*Job*
When a line of the entries contains the word "more", report that line.

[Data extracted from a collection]
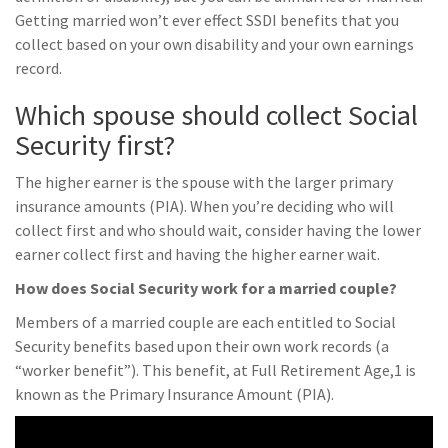
Getting married won’t ever effect SSDI benefits that you
collect based on your own disability and your own earnings
record.
Which spouse should collect Social
Security first?
The higher earner is the spouse with the larger primary
insurance amounts (PIA). When you’re deciding who will
collect first and who should wait, consider having the lower
earner collect first and having the higher earner wait.
How does Social Security work for a married couple?
Members of a married couple are each entitled to Social
Security benefits based upon their own work records (a
“worker benefit”). This benefit, at Full Retirement Age,1 is
known as the Primary Insurance Amount (PIA).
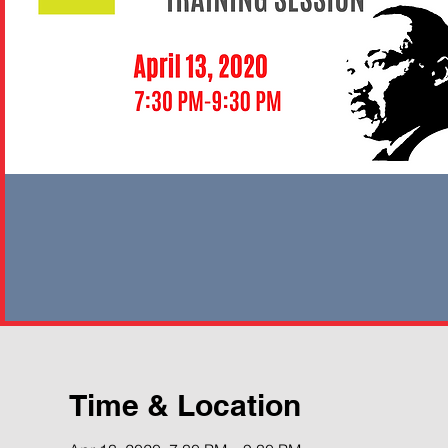
Time & Location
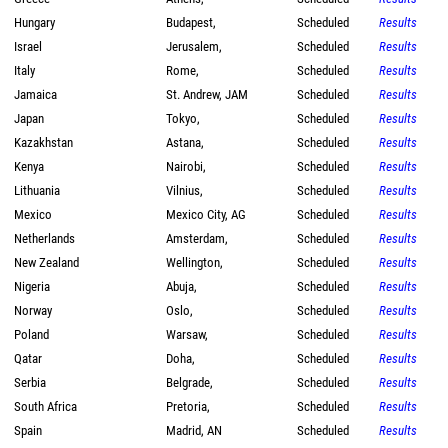
Hungary
Budapest,
Scheduled
Results
Israel
Jerusalem,
Scheduled
Results
Italy
Rome,
Scheduled
Results
Jamaica
St. Andrew, JAM
Scheduled
Results
Japan
Tokyo,
Scheduled
Results
Kazakhstan
Astana,
Scheduled
Results
Kenya
Nairobi,
Scheduled
Results
Lithuania
Vilnius,
Scheduled
Results
Mexico
Mexico City, AG
Scheduled
Results
Netherlands
Amsterdam,
Scheduled
Results
New Zealand
Wellington,
Scheduled
Results
Nigeria
Abuja,
Scheduled
Results
Norway
Oslo,
Scheduled
Results
Poland
Warsaw,
Scheduled
Results
Qatar
Doha,
Scheduled
Results
Serbia
Belgrade,
Scheduled
Results
South Africa
Pretoria,
Scheduled
Results
Spain
Madrid, AN
Scheduled
Results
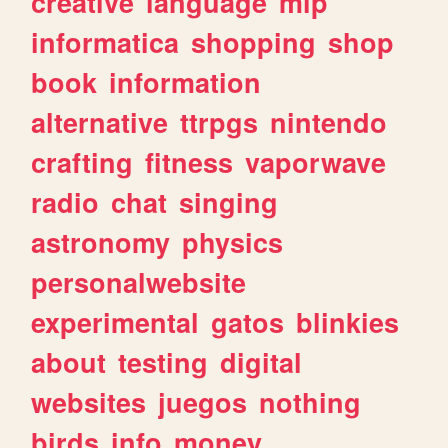
creative
language
mlp
informatica
shopping
shop
book
information
alternative
ttrpgs
nintendo
crafting
fitness
vaporwave
radio
chat
singing
astronomy
physics
personalwebsite
experimental
gatos
blinkies
about
testing
digital
websites
juegos
nothing
birds
info
money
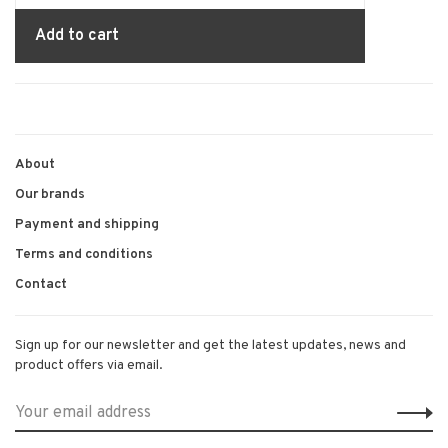
Add to cart
About
Our brands
Payment and shipping
Terms and conditions
Contact
Sign up for our newsletter and get the latest updates, news and
product offers via email.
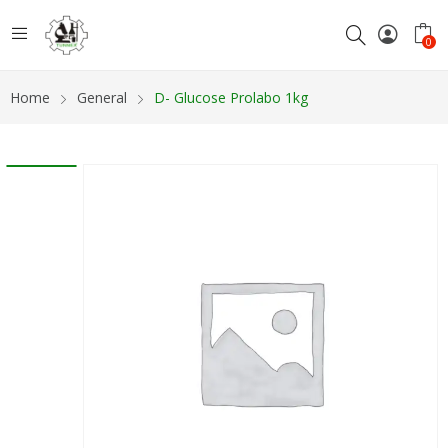
0
Home
General
D- Glucose Prolabo 1kg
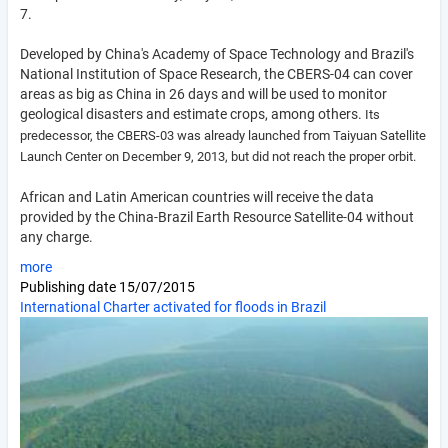
7.
Developed by China's Academy of Space Technology and Brazil's
National Institution of Space Research, the CBERS-04 can cover
areas as big as China in 26 days and will be used to monitor
geological disasters and estimate crops, among others.
Its
predecessor, the CBERS-03 was already launched from Taiyuan Satellite
Launch Center on December 9, 2013, but did not reach the proper orbit.
African and Latin American countries will receive the data
provided by the China-Brazil Earth Resource Satellite-04 without
any charge.
more
Publishing date
15/07/2015
International Charter activated for floods in Brazil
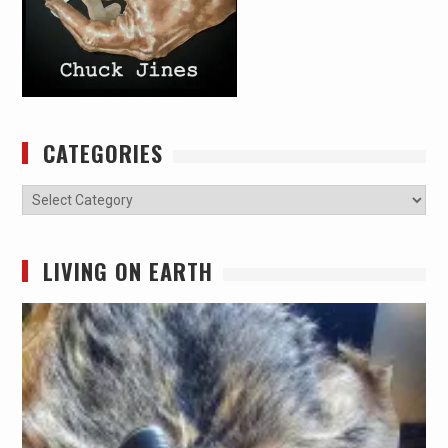
CATEGORIES
Categories
LIVING ON EARTH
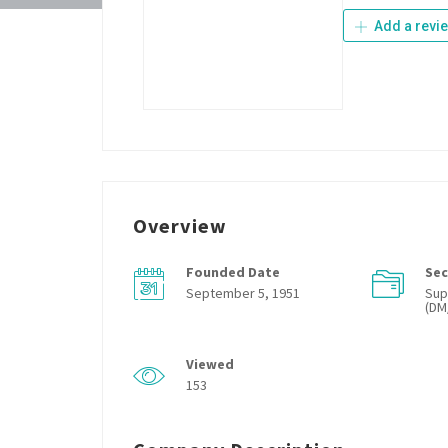
Add a revi
Overview
Founded Date
Sec
September 5, 1951
Sup
(DM
Viewed
153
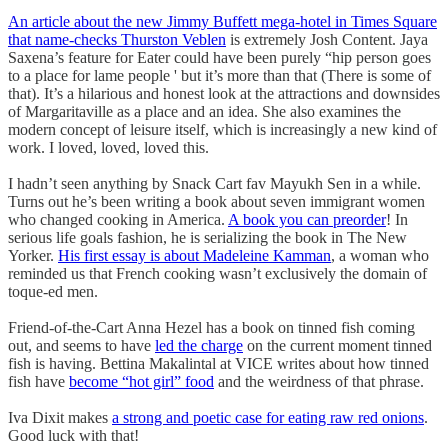
An article about the new Jimmy Buffett mega-hotel in Times Square
that name-checks Thurston Veblen
is extremely Josh Content. Jaya
Saxena’s feature for Eater could have been purely “hip person goes
to a place for lame people ' but it’s more than that (There is some of
that). It’s a hilarious and honest look at the attractions and downsides
of Margaritaville as a place and an idea. She also examines the
modern concept of leisure itself, which is increasingly a new kind of
work. I loved, loved, loved this.
I hadn’t seen anything by Snack Cart fav Mayukh Sen in a while.
Turns out he’s been writing a book about seven immigrant women
who changed cooking in America.
A book you can preorder
! In
serious life goals fashion, he is serializing the book in The New
Yorker.
His first essay is about Madeleine Kamman
, a woman who
reminded us that French cooking wasn’t exclusively the domain of
toque-ed men.
Friend-of-the-Cart Anna Hezel has a book on tinned fish coming
out, and seems to have
led the charge
on the current moment tinned
fish is having. Bettina Makalintal at VICE writes about how tinned
fish have
become “hot girl” food
and the weirdness of that phrase.
Iva Dixit makes
a strong and poetic case for eating raw red onions
.
Good luck with that!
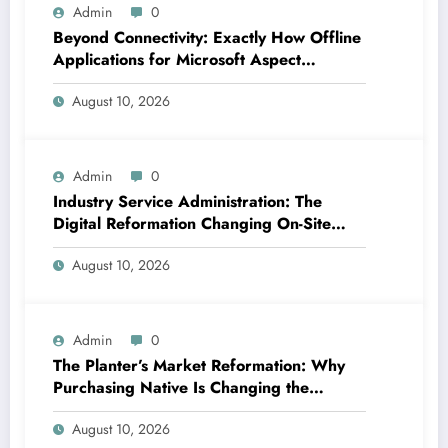
Admin
0
Beyond Connectivity: Exactly How Offline
Applications for Microsoft Aspect
Transform Area Data Monitoring
August 10, 2026
Admin
0
Industry Service Administration: The
Digital Reformation Changing On-Site
Operations
August 10, 2026
Admin
0
The Planter’s Market Reformation: Why
Purchasing Native Is Changing the
Method Our Team Consume
August 10, 2026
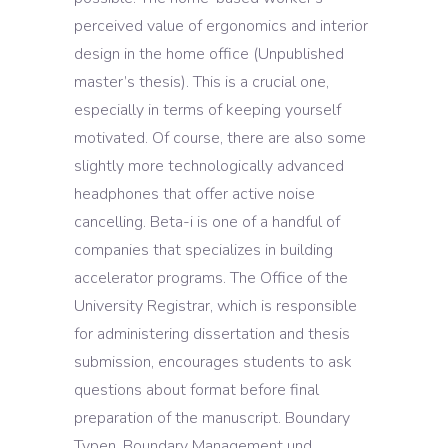
perceived value of ergonomics and interior
design in the home office (Unpublished
master’s thesis). This is a crucial one,
especially in terms of keeping yourself
motivated. Of course, there are also some
slightly more technologically advanced
headphones that offer active noise
cancelling. Beta-i is one of a handful of
companies that specializes in building
accelerator programs. The Office of the
University Registrar, which is responsible
for administering dissertation and thesis
submission, encourages students to ask
questions about format before final
preparation of the manuscript. Boundary
Typen, Boundary Management und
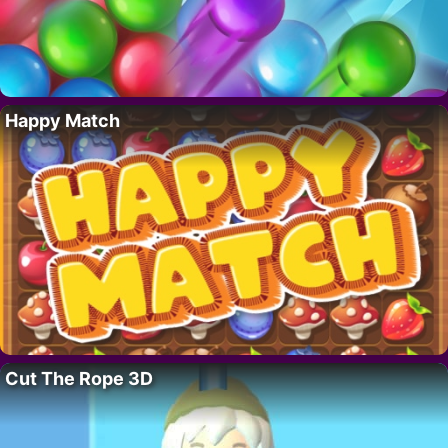
Happy Match
Cut The Rope 3D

*Response to the task*
more
to a place for lame people ' but it’s more than that (There is some of
slightly more technologically advanced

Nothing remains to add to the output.